A thorough training program and employee handbook can also ensure that every team member, at any location, gets the same level of training and can provide guests with the quality of service you expect.

Looser Relationship With Customers

When you have one restaurant, it’s easy to maintain close relationships with customers. You see your regulars often and know their orders and table preferences. However, when you open another location, you can’t be in two places at once, so it’s harder to develop and maintain relationships with guests in the same way.

Fortunately, an enterprise CRM like SevenRooms can help you create relationships with guests, no matter where in your portfolio they dine. All guest information, such as order history from your POS system and reservations history, gets pulled into that guest’s profile within your CRM. Team members at any location can access your customer database, so anyone on the team can recognize a regular, even if it’s their first time at your new location.

Staff Turnover

Staff turnover is notoriously high in the restaurant industry. According to a study by 7shifts, on average, employees leave every 110 days. Turnover is costly from a productivity perspective, and this loss hits even harder when you have multiple locations and more employees. A lack of recognition or opportunities for advancement are some of the main reasons why restaurant employees leave.
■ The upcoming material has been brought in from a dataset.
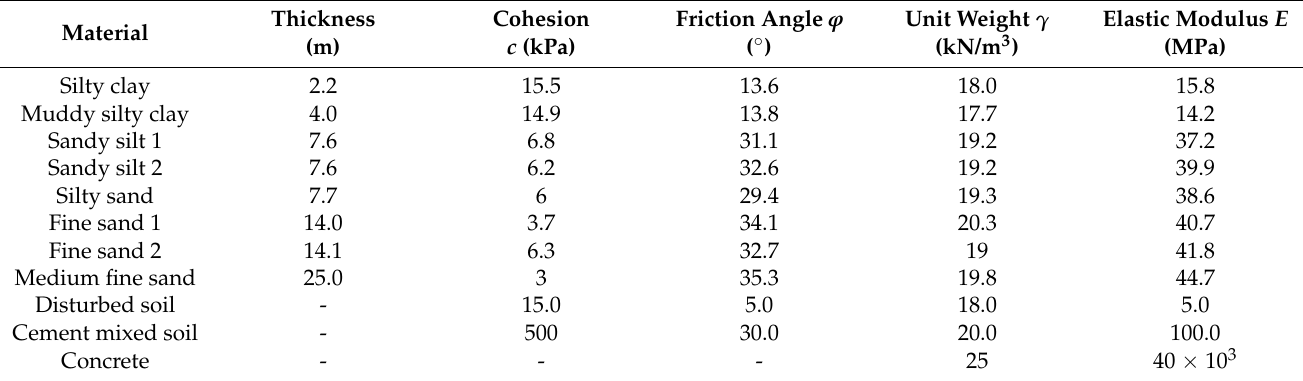
Table 1. Material parameters in the numerical model.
Fortunately, when you have multiple restaurants, you can create new positions and promote internally to retain staff and your management team. For example, you could open up a new role like a Director of Vendor Management to ensure inventory arrives on time and negotiate vendor contracts.

As for the restaurant management recognition problem, McMillin has a solution.

“As a values-driven organization, we care about our people first and foremost. We recently launched a program where we go to every restaurant and hand out bottles of wine etched with the employee’s name on their ten-year anniversary. Once a year, we bring our general managers, area culinary managers and leadership team together for a retreat,” he says.

Something as small as a personalized bottle of wine can make staff feel valued and want to stay with you as you open more restaurants.

Expand Your Restaurant Empire

Technology can help you ensure lightning strikes twice as you learn how to run multiple restaurants. From guiding you through processes and automating marketing, to helping you keep tabs on guests and staff, tech makes it easier for busy restaurateurs to do more with less. 

Book a demo to learn how SevenRooms can help you acquire, engage and retain guests as you grow your restaurant empire.

FAQs About How to Run Multiple Restaurants

1. How Much Money Do You Need to Open a New Restaurant?

The average cost to open a new restaurant is $375,000, according to Restaurant Owner. Opening costs range from $175,000 to $750,500.

2. How Many Restaurants Do You Need to Own to Be Considered a Chain?

The key to becoming a chain is creating a consistent restaurant concept among multiple locations, so you can have a chain with as few as two restaurants.